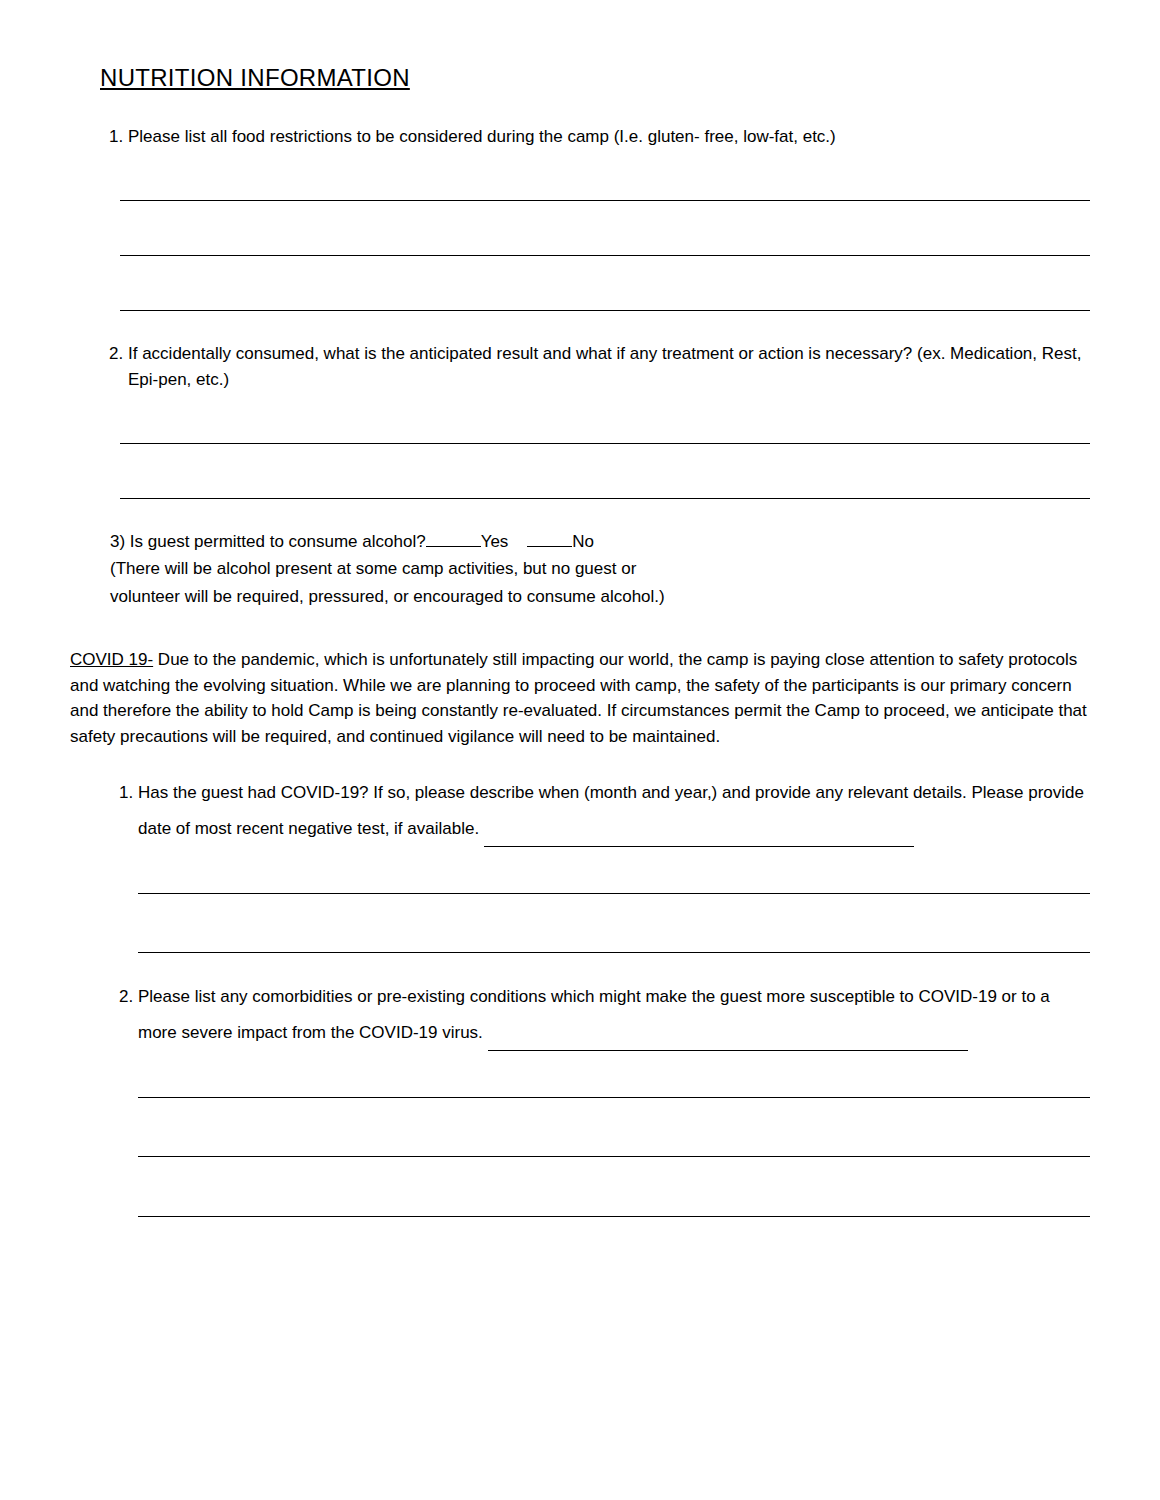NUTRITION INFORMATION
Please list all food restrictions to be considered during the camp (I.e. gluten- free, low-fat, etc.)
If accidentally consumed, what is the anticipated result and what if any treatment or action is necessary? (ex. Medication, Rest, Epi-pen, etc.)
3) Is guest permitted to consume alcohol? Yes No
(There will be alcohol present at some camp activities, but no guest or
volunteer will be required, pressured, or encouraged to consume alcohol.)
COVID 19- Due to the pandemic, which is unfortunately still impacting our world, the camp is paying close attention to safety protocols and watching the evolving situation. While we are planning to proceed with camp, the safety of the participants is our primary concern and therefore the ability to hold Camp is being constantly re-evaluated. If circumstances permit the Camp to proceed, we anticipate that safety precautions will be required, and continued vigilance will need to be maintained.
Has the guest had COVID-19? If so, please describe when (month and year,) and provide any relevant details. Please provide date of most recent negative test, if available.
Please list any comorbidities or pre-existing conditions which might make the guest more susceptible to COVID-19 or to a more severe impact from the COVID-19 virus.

• Problem:
Work out how many lines in the entries contain the string "list", then reply with that number and nothing more.

• Output for this task:
2